Abstract

Scorsese’s movie Silence (2016) can be (re)contextualized to state that Jesuit priests Ferreira and Rodrigues found spiritual ‘Thirdspace’ when their missionary work was violently suppressed during Edo Japan. To survive the banal violence, suffering and pain and counter the psychological breakdown incurred by the Buddhist inquisitor, the priests seek an alternative, spiritual assimilation and dissimilation entity that paradoxically juxtaposes with the denouncement of faith (fumi-e) and identifies with God’s silence that preserves it. At this point, a Heideggerian ‘out-of-joint’ situation is experienced, reaching Christianity’s true meaning: God-forsaken man is left to decide in existential freewill how to continue his faith under challenging circumstances. The ‘Thirdspace’ identified here differs from Catholic and Christian beliefs, practices and Buddhist doctrinal rituals and occurs when Rodrigues silently preserves his faith, like his mentor Ferreira. This silent faith becomes the indestructibly true, epistemological element. There is higher semiotic significance when Rodrigues’ suppressed Christian soul symbolically returns through his wife, who places the Cross in his hands, establishing a transcendental connection that traverses both religions’ limits and boundaries. Despite the two religions’ ‘un-meeting’ spiritual contradictions, the wife’s act suggests man’s ability to help each other towards mutual, spiritual destinies.

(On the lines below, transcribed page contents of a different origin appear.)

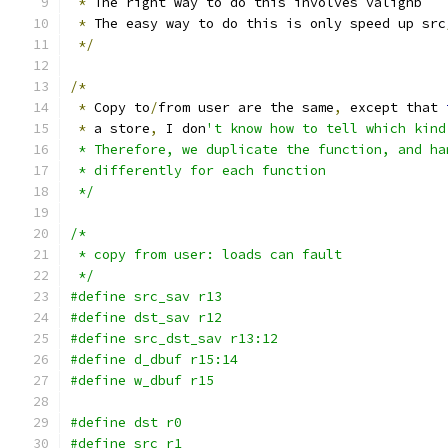
*
 The right way to do this involves valignb
*
 The easy way to do this is only speed up src
*/
/*
*
 Copy to
/
from user are the same
,
 except that 
*
 a store
,
 I don
't know how to tell which kind
 * Therefore, we duplicate the function, and ha
 * differently for each function
 */
/*
 * copy from user: loads can fault
 */
#define src_sav r13
#define dst_sav r12
#define src_dst_sav r13:12
#define d_dbuf r15:14
#define w_dbuf r15
#define dst r0
#define src r1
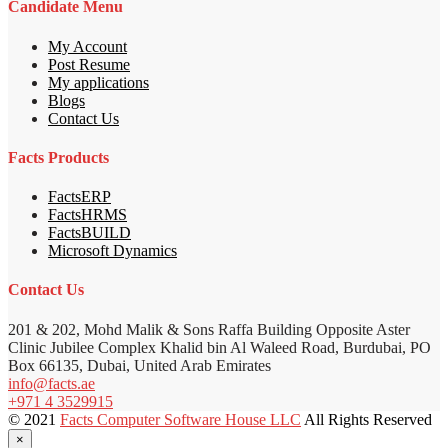
Candidate Menu
My Account
Post Resume
My applications
Blogs
Contact Us
Facts Products
FactsERP
FactsHRMS
FactsBUILD
Microsoft Dynamics
Contact Us
201 & 202, Mohd Malik & Sons Raffa Building Opposite Aster
Clinic Jubilee Complex Khalid bin Al Waleed Road, Burdubai, PO
Box 66135, Dubai, United Arab Emirates
info@facts.ae
+971 4 3529915
© 2021
Facts Computer Software House LLC
All Rights Reserved
×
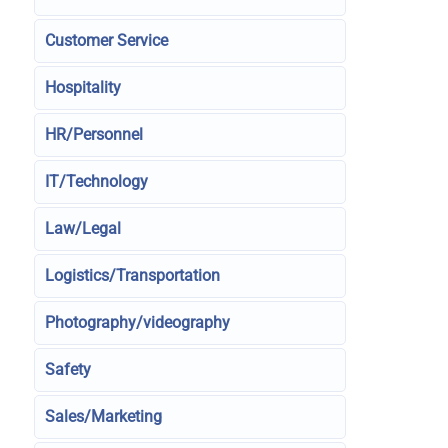
Customer Service
Hospitality
HR/Personnel
IT/Technology
Law/Legal
Logistics/Transportation
Photography/videography
Safety
Sales/Marketing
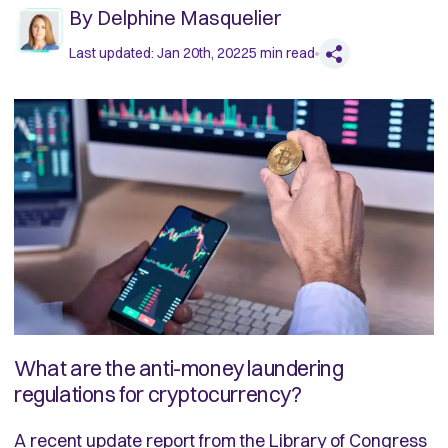
By
Delphine Masquelier
Last updated:
Jan 20th, 2022
5
min read
What are the anti-money laundering
regulations for cryptocurrency?
A recent update
report from the Library of Congress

When Europe sees Christianity as a missionary endeavour, and its experience of Japanese cruelty culminates, a ‘shift in perspective against its background’ occurs that never returns gaze; the priests never look back at European origin after their ‘roots were cut’. This transposition of locations that prevents a returning gaze is the parallax that re-establishes true Christian faith in both priests.